Bien que Trump ait déclaré que l’ICE, les agents des douanes et de la patrouille frontalière (CBP) et la Garde nationale étaient déployés pour rechercher, arrêter et expulser les migrants, en réalité, son personnel de sécurité a déclaré qu’il s’en prenait aux « gangs » et aux trafiquants de drogue. Ces agents mettent en place des postes de contrôle pour surveiller l’ensemble des populations.
Malgré les affirmations de prospérité économique au cours des dix derniers mois, un nombre incalculable de travailleurs, d’agriculteurs, d’employés agricoles et de petites et moyennes entreprises souffrent énormément à cause de l’appareil répressif de l’État. Beaucoup de gens ont peur d’aller travailler tandis que d’autres ne peuvent pas fréquenter les entreprises en raison des réductions des services.
Les grandes sociétés transnationales sont également touchées par des licenciements dans les secteurs de l’industrie automobile, des services de livraison et de l’hôtellerie. La société Sonder, après avoir mis fin à son partenariat avec Marriot International, a déposé son bilan (chapitre 7). Amazon, UPS, Verizon et d’autres ont annoncé le licenciement de dizaines de milliers d’employés. Ces licenciements aggraveront le problème du chômage provoqué par la réduction massive des effectifs du gouvernement fédéral depuis l’arrivée au pouvoir de l’administration Trump.
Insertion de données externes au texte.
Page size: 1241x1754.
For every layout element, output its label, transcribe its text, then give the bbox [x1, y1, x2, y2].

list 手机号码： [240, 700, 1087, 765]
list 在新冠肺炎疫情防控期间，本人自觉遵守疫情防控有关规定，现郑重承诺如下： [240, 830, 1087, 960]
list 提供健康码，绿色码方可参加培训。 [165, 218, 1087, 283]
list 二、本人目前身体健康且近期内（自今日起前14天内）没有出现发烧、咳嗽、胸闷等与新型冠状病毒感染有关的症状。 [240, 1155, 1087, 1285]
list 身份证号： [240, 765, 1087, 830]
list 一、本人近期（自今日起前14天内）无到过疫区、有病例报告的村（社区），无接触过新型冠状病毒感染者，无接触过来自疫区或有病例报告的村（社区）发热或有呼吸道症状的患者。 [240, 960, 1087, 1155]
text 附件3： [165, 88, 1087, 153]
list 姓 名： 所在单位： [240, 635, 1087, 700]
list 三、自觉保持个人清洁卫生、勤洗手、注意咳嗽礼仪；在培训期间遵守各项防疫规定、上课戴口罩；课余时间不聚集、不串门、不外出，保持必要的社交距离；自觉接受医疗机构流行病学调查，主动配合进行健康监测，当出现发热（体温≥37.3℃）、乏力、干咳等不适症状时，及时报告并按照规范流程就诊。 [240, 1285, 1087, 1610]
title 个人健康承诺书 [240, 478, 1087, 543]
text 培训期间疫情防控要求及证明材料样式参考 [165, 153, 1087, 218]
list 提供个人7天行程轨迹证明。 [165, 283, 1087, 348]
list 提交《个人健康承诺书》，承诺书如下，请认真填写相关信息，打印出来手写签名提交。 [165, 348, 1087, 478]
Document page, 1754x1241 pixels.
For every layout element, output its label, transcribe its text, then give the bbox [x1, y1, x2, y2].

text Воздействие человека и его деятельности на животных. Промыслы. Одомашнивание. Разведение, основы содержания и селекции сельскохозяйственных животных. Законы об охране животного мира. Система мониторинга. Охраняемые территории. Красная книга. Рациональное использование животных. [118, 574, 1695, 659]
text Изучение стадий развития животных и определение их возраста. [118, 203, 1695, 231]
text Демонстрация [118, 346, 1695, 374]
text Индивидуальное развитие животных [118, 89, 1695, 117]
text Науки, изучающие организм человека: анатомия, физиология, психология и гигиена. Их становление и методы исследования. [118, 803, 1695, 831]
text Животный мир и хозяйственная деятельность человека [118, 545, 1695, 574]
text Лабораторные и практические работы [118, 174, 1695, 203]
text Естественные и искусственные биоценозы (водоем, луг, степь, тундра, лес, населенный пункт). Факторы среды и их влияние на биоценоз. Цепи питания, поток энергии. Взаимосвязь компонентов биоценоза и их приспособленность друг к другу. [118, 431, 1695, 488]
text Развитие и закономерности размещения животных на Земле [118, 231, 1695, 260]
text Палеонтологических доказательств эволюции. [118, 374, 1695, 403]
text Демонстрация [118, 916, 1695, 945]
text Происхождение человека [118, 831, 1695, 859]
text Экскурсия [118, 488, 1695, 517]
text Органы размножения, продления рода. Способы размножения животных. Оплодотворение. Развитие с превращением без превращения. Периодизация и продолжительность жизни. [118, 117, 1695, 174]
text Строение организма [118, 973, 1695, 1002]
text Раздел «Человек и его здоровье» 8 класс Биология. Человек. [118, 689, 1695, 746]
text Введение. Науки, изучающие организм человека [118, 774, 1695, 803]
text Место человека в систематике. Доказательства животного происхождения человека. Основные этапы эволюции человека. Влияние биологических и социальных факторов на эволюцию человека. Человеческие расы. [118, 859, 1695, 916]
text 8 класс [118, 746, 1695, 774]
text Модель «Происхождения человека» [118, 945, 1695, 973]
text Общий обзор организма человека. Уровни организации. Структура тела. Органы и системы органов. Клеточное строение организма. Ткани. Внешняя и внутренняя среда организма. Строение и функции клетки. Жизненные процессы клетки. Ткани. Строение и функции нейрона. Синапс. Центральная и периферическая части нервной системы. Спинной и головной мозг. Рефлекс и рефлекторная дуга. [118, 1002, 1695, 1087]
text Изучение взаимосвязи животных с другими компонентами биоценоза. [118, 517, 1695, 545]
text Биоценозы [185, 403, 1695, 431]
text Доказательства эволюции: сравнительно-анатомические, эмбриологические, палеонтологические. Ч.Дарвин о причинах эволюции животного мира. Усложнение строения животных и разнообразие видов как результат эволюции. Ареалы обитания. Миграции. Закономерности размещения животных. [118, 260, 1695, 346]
La politique étrangère accroît la menace d’une guerre mondiale
Lors de la campagne présidentielle de 2024, Trump a affirmé qu’il mettrait fin à la guerre en Ukraine dans les 24 heures. Après 10 mois, la guerre fait rage et les troupes de la Fédération de Russie encerclent désormais les forces ukrainiennes à Pokrovsk et Koupiansk. Les sanctions contre la Fédération de Russie et la poursuite des livraisons d’armes en provenance des États-Unis, du Royaume-Uni et de l’Union européenne (UE) n’ont pas réussi à inverser le cours de la guerre.
De nombreuses autres fausses déclarations liées à la fin de la guerre dans l’est de la République démocratique du Congo (RDC) ont encore davantage mis en lumière l’inefficacité de la politique étrangère américaine. La migration forcée vers au moins cinq États africains continue de susciter des protestations et des actions en justice aux États-Unis et dans au moins un pays du continent.
La République bolivarienne du Venezuela est menacée d’attaques militaires plus larges. Des dizaines de personnes ont été exécutées de manière extrajudiciaire par le Pentagone sous prétexte de lutter contre le trafic de drogue vers les États-Unis. En réponse, le gouvernement du président Nicolas Maduro a mobilisé plus de 5 millions de personnes pour résister à toute tentative d’invasion du territoire.
En Palestine, des personnes sont toujours tuées, déplacées, privées de nourriture et de services médicaux quelques semaines après la déclaration d’un cessez-le-feu. La rencontre de Trump avec la monarchie saoudienne ne profitera pas aux travailleurs et aux peuples opprimés des États-Unis et d’Asie occidentale.
Ces initiatives intérieures et étrangères de l’administration américaine ne reflètent pas la force croissante des États impérialistes. C’est un signal clair d’un bourbier politique et d’un déclin économique dans lequel se trouvent Washington, Wall Street et leurs alliés à travers le monde.
Par conséquent, le mouvement de résistance à l’administration Trump doit chercher des alliés aux États-Unis et à l’échelle internationale. Cette alliance mondiale des forces progressistes et révolutionnaires constitue la seule méthode permettant de renverser la période de réaction actuelle.